Since \frac{4\left(x+1\right)}{\left(x+1\right)\left(x^{4}+1\right)} and \frac{x^{4}+1}{\left(x+1\right)\left(x^{4}+1\right)} have the same denominator, subtract them by subtracting their numerators.

Do the multiplications in 4\left(x+1\right)-\left(x^{4}+1\right).

Combine like terms in 4x+4-x^{4}-1.

To add or subtract expressions, expand them to make their denominators the same. Least common multiple of \left(x+1\right)\left(x^{4}+1\right) and x^{2}+1 is \left(x+1\right)\left(x^{2}+1\right)\left(x^{4}+1\right). Multiply \frac{4x+3-x^{4}}{\left(x+1\right)\left(x^{4}+1\right)} times \frac{x^{2}+1}{x^{2}+1}. Multiply \frac{1}{x^{2}+1} times \frac{\left(x+1\right)\left(x^{4}+1\right)}{\left(x+1\right)\left(x^{4}+1\right)}.

Since \frac{\left(4x+3-x^{4}\right)\left(x^{2}+1\right)}{\left(x+1\right)\left(x^{2}+1\right)\left(x^{4}+1\right)} and \frac{\left(x+1\right)\left(x^{4}+1\right)}{\left(x+1\right)\left(x^{2}+1\right)\left(x^{4}+1\right)} have the same denominator, subtract them by subtracting their numerators.

Do the multiplications in \left(4x+3-x^{4}\right)\left(x^{2}+1\right)-\left(x+1\right)\left(x^{4}+1\right).

Combine like terms in 4x^{3}+4x+3x^{2}+3-x^{6}-x^{4}-x^{5}-x-x^{4}-1.

To add or subtract expressions, expand them to make their denominators the same.

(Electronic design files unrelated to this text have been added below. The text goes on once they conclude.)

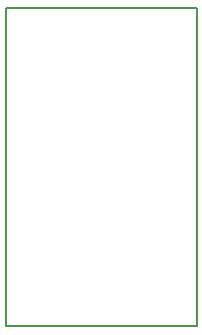
<source format=gbr>
G04 DipTrace 3.2.0.1*
G04 BoardOutline.gbr*
%MOMM*%
G04 #@! TF.FileFunction,Profile*
G04 #@! TF.Part,Single*
%ADD11C,0.14*%
%FSLAX35Y35*%
G04*
G71*
G90*
G75*
G01*
G04 BoardOutline*
%LPD*%
X1000000Y3690000D2*
D11*
Y1000000D1*
X2620000D1*
Y3690000D1*
X1000000D1*
M02*

</source>
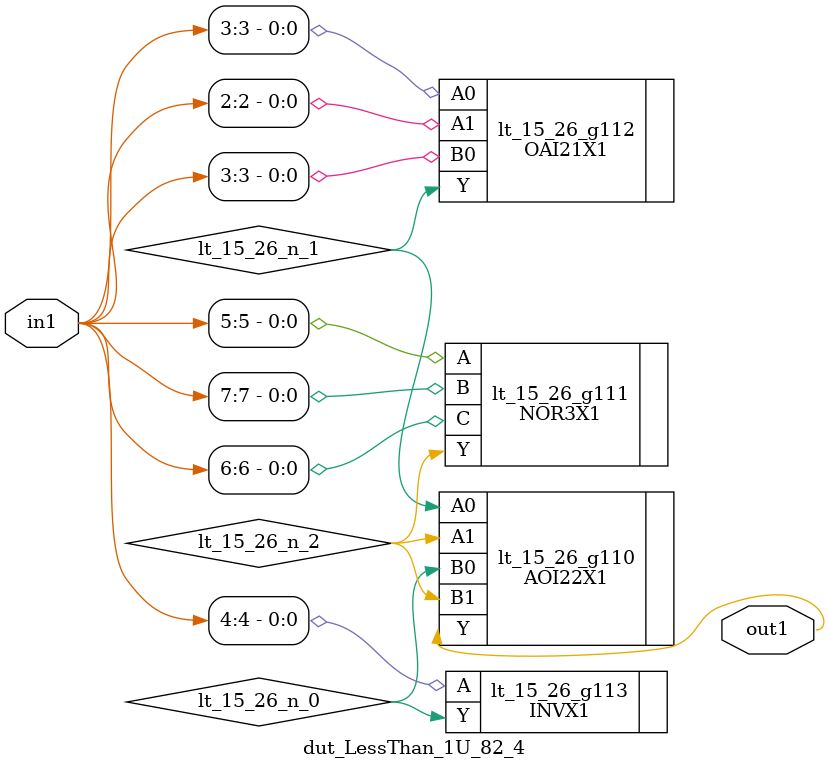
<source format=v>
`timescale 1ps / 1ps


module dut_LessThan_1U_82_4(in1, out1);
  input [7:0] in1;
  output out1;
  wire [7:0] in1;
  wire out1;
  wire lt_15_26_n_0, lt_15_26_n_1, lt_15_26_n_2;
  AOI22X1 lt_15_26_g110(.A0 (lt_15_26_n_1), .A1 (lt_15_26_n_2), .B0
       (lt_15_26_n_0), .B1 (lt_15_26_n_2), .Y (out1));
  NOR3X1 lt_15_26_g111(.A (in1[5]), .B (in1[7]), .C (in1[6]), .Y
       (lt_15_26_n_2));
  OAI21X1 lt_15_26_g112(.A0 (in1[3]), .A1 (in1[2]), .B0 (in1[3]), .Y
       (lt_15_26_n_1));
  INVX1 lt_15_26_g113(.A (in1[4]), .Y (lt_15_26_n_0));
endmodule



</source>
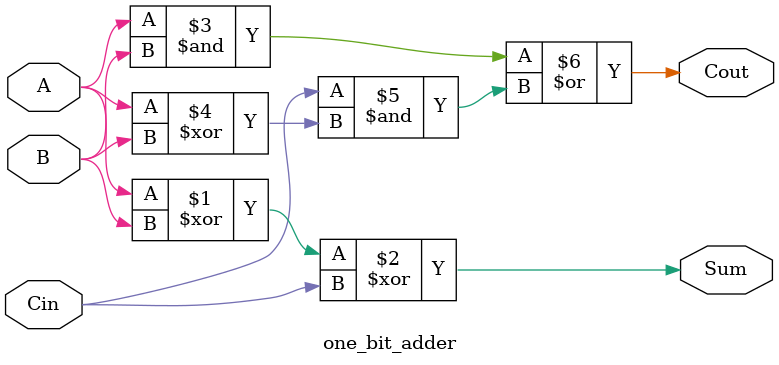
<source format=sv>
module one_bit_adder (
    input logic A, B, Cin, 
    output logic Sum, Cout
);

assign Sum = A ^ B ^ Cin;
assign Cout = (A & B) | ( Cin & (A ^ B));

endmodule
</source>
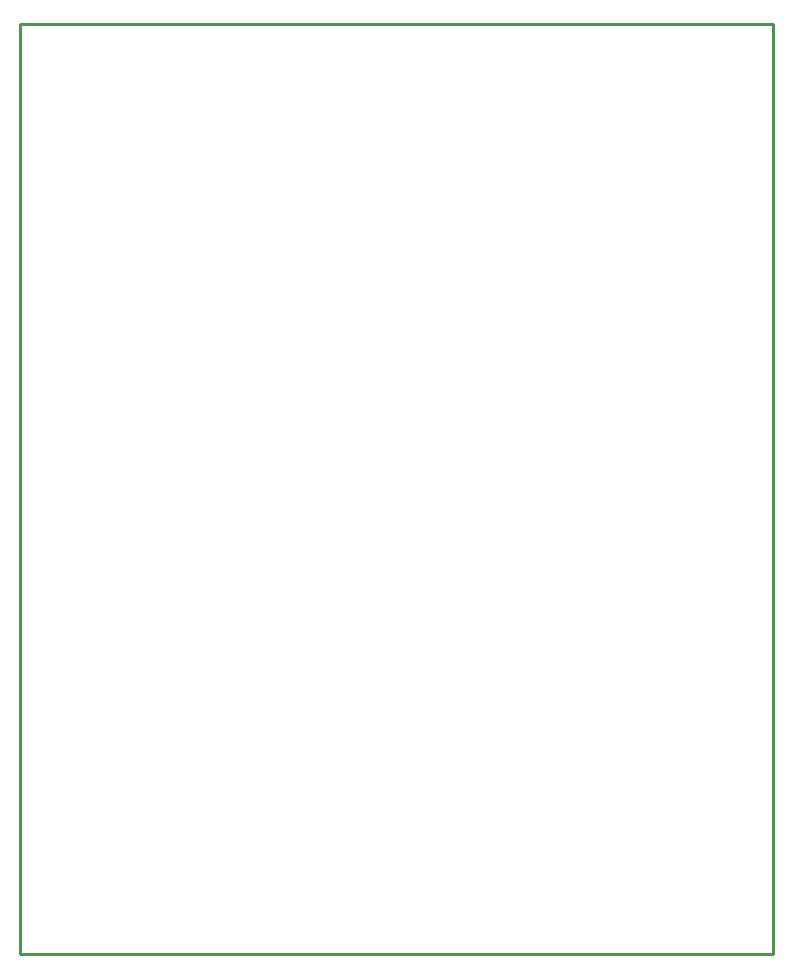
<source format=gko>
G04*
G04 #@! TF.GenerationSoftware,Altium Limited,Altium Designer,19.0.15 (446)*
G04*
G04 Layer_Color=16711935*
%FSLAX25Y25*%
%MOIN*%
G70*
G01*
G75*
%ADD10C,0.01000*%
D10*
X137100Y205600D02*
Y515600D01*
Y205600D02*
X388100D01*
Y515600D01*
X137100D02*
X388100D01*
M02*

</source>
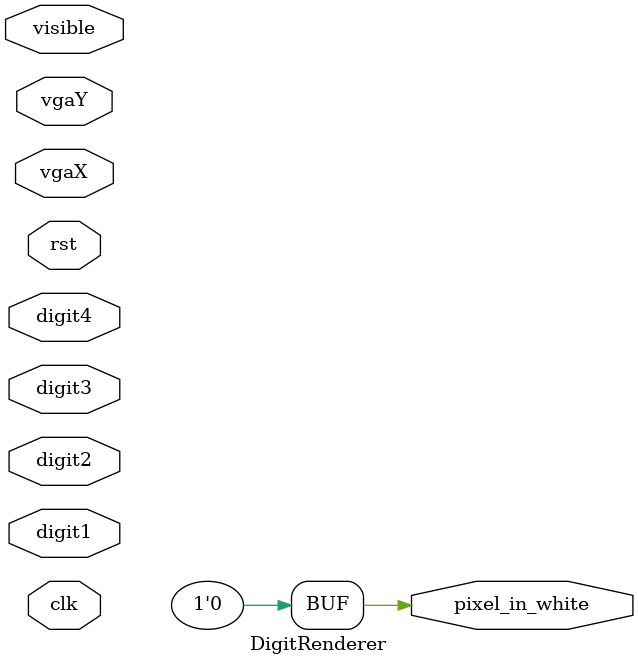
<source format=v>
module DigitRenderer(
    input wire clk,          // Main clock
    input wire rst,          // Reset signal
    input wire [9:0] vgaX,   // Current pixel X-coordinate
    input wire [8:0] vgaY,   // Current pixel Y-coordinate
    input wire visible,      // Visible area signal
    input wire [3:0] digit1, // Leftmost digit (thousands)
    input wire [3:0] digit2, // Second digit (hundreds)
    input wire [3:0] digit3, // Third digit (tens)
    input wire [3:0] digit4, // Rightmost digit (units)
    output reg pixel_in_white // Pixel color (white if part of a digit)
);

    // Define digit positions and rendering logic as needed
    // Placeholder: Add logic for rendering digits using predefined patterns
    always @(*) begin
        // Example logic (replace with actual rendering logic)
        pixel_in_white = 0; // Default to black
        if (visible) begin
            // Add logic to calculate if pixel belongs to a digit
        end
    end

endmodule
</source>
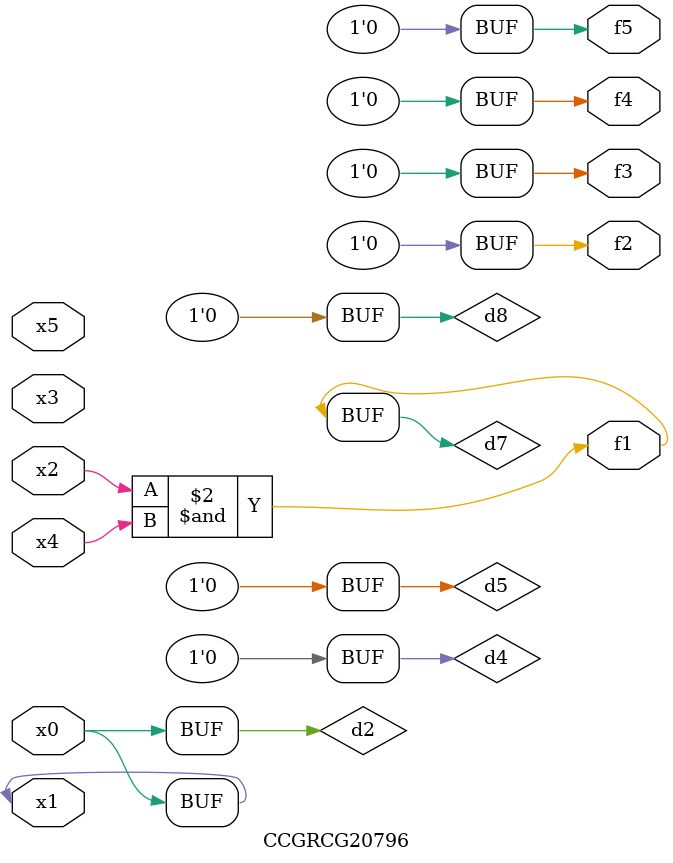
<source format=v>
module CCGRCG20796(
	input x0, x1, x2, x3, x4, x5,
	output f1, f2, f3, f4, f5
);

	wire d1, d2, d3, d4, d5, d6, d7, d8, d9;

	nand (d1, x1);
	buf (d2, x0, x1);
	nand (d3, x2, x4);
	and (d4, d1, d2);
	and (d5, d1, d2);
	nand (d6, d1, d3);
	not (d7, d3);
	xor (d8, d5);
	nor (d9, d5, d6);
	assign f1 = d7;
	assign f2 = d8;
	assign f3 = d8;
	assign f4 = d8;
	assign f5 = d8;
endmodule

</source>
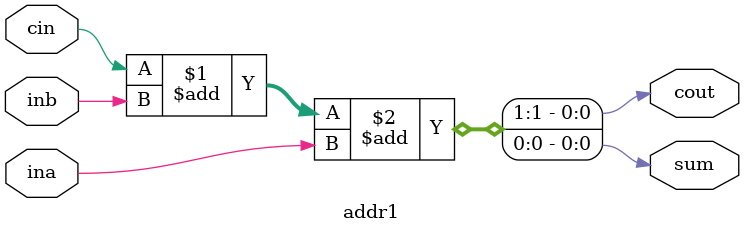
<source format=sv>
module addr8 (
  input            [7:0] inA,
  input            [7:0] inB,
  output     logic [7:0] out,
  output           logic cout);
  
  logic             cin12;
  logic             cin23;
  logic             cin34;
  logic             cin45;
  logic             cin56;
  logic             cin67;
  logic             cin78;
  
  addr1 addr1_a(
    .ina       ( inA[0] ),
    .inb       ( inB[0] ),
    .cin       ( 1'b0   ),
    .sum       ( out[0] ), 
    .cout      ( cin12  ));
    
  addr1 addr1_b(
    .ina       ( inA[1] ),
    .inb       ( inB[1] ),
    .cin       ( cin12  ),
    .sum       ( out[1] ), 
    .cout      ( cin23  ));

  addr1 addr1_c(
    .ina       ( inA[2] ),
    .inb       ( inB[2] ),
    .cin       ( cin23   ),
    .sum       ( out[2] ), 
    .cout      ( cin34  ));
    
  addr1 addr1_d(
    .ina       ( inA[3] ),
    .inb       ( inB[3] ),
    .cin       ( cin34  ),
    .sum       ( out[3] ), 
    .cout      ( cin45  )); 
    
  addr1 addr1_e(
    .ina       ( inA[4] ),
    .inb       ( inB[4] ),
    .cin       ( cin45  ),
    .sum       ( out[4] ), 
    .cout      ( cin56  ));

  addr1 addr1_f(
    .ina       ( inA[5] ),
    .inb       ( inB[5] ),
    .cin       ( cin56   ),
    .sum       ( out[5] ), 
    .cout      ( cin67  ));
    
  addr1 addr1_g(
    .ina       ( inA[6] ),
    .inb       ( inB[6] ),
    .cin       ( cin67  ),
    .sum       ( out[6] ), 
    .cout      ( cin78  ));   
    
  addr1 addr1_h(
    .ina       ( inA[7] ),
    .inb       ( inB[7] ),
    .cin       ( cin78  ),
    .sum       ( out[7] ), 
    .cout      ( cout  ));   

endmodule



module addr1 (
  input              ina,
  input              inb, 
  input              cin,
  output       logic cout,
  output       logic sum);  

  assign {cout,sum} =  cin + inb + ina;
 
endmodule
 
 


</source>
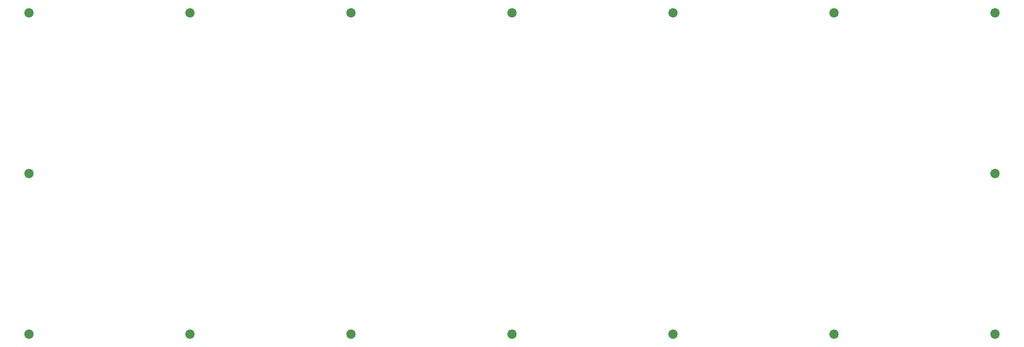
<source format=gbr>
%TF.GenerationSoftware,KiCad,Pcbnew,(5.1.10)-1*%
%TF.CreationDate,2021-09-02T14:36:04-06:00*%
%TF.ProjectId,BlankBottom,426c616e-6b42-46f7-9474-6f6d2e6b6963,rev?*%
%TF.SameCoordinates,Original*%
%TF.FileFunction,Soldermask,Top*%
%TF.FilePolarity,Negative*%
%FSLAX46Y46*%
G04 Gerber Fmt 4.6, Leading zero omitted, Abs format (unit mm)*
G04 Created by KiCad (PCBNEW (5.1.10)-1) date 2021-09-02 14:36:04*
%MOMM*%
%LPD*%
G01*
G04 APERTURE LIST*
%ADD10C,2.200000*%
G04 APERTURE END LIST*
D10*
%TO.C,H16*%
X280035000Y-88265000D03*
%TD*%
%TO.C,H15*%
X241935000Y-126365000D03*
%TD*%
%TO.C,H14*%
X165735000Y-126365000D03*
%TD*%
%TO.C,H13*%
X89535000Y-126365000D03*
%TD*%
%TO.C,H12*%
X241935000Y-50165000D03*
%TD*%
%TO.C,H11*%
X165735000Y-50165000D03*
%TD*%
%TO.C,H10*%
X89535000Y-50165000D03*
%TD*%
%TO.C,H9*%
X51435000Y-88265000D03*
%TD*%
%TO.C,H8*%
X280035000Y-126365000D03*
%TD*%
%TO.C,H4*%
X203835000Y-126365000D03*
%TD*%
%TO.C,H7*%
X127635000Y-126365000D03*
%TD*%
%TO.C,H3*%
X51435000Y-126365000D03*
%TD*%
%TO.C,H6*%
X280035000Y-50165000D03*
%TD*%
%TO.C,H2*%
X203835000Y-50165000D03*
%TD*%
%TO.C,H5*%
X127635000Y-50165000D03*
%TD*%
%TO.C,H1*%
X51435000Y-50165000D03*
%TD*%
M02*

</source>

Least common multiple of \left(x+1\right)\left(x^{2}+1\right)\left(x^{4}+1\right) and x-1 is \left(x-1\right)\left(x+1\right)\left(x^{2}+1\right)\left(x^{4}+1\right). Multiply \frac{4x^{3}-x^{6}+3x+3x^{2}+2-2x^{4}-x^{5}}{\left(x+1\right)\left(x^{2}+1\right)\left(x^{4}+1\right)} times \frac{x-1}{x-1}. Multiply \frac{1}{x-1} times \frac{\left(x+1\right)\left(x^{2}+1\right)\left(x^{4}+1\right)}{\left(x+1\right)\left(x^{2}+1\right)\left(x^{4}+1\right)}.

Since \frac{\left(4x^{3}-x^{6}+3x+3x^{2}+2-2x^{4}-x^{5}\right)\left(x-1\right)}{\left(x-1\right)\left(x+1\right)\left(x^{2}+1\right)\left(x^{4}+1\right)} and \frac{\left(x+1\right)\left(x^{2}+1\right)\left(x^{4}+1\right)}{\left(x-1\right)\left(x+1\right)\left(x^{2}+1\right)\left(x^{4}+1\right)} have the same denominator, add them by adding their numerators.

Do the multiplications in \left(4x^{3}-x^{6}+3x+3x^{2}+2-2x^{4}-x^{5}\right)\left(x-1\right)+\left(x+1\right)\left(x^{2}+1\right)\left(x^{4}+1\right).

Combine like terms in 4x^{4}-4x^{3}-x^{7}+x^{6}+3x^{2}-3x+3x^{3}-3x^{2}+2x-2-2x^{5}+2x^{4}-x^{6}+x^{5}+x^{7}+x^{3}+x^{5}+x+x^{6}+x^{2}+x^{4}+1.

Expand \left(x-1\right)\left(x+1\right)\left(x^{2}+1\right)\left(x^{4}+1\right).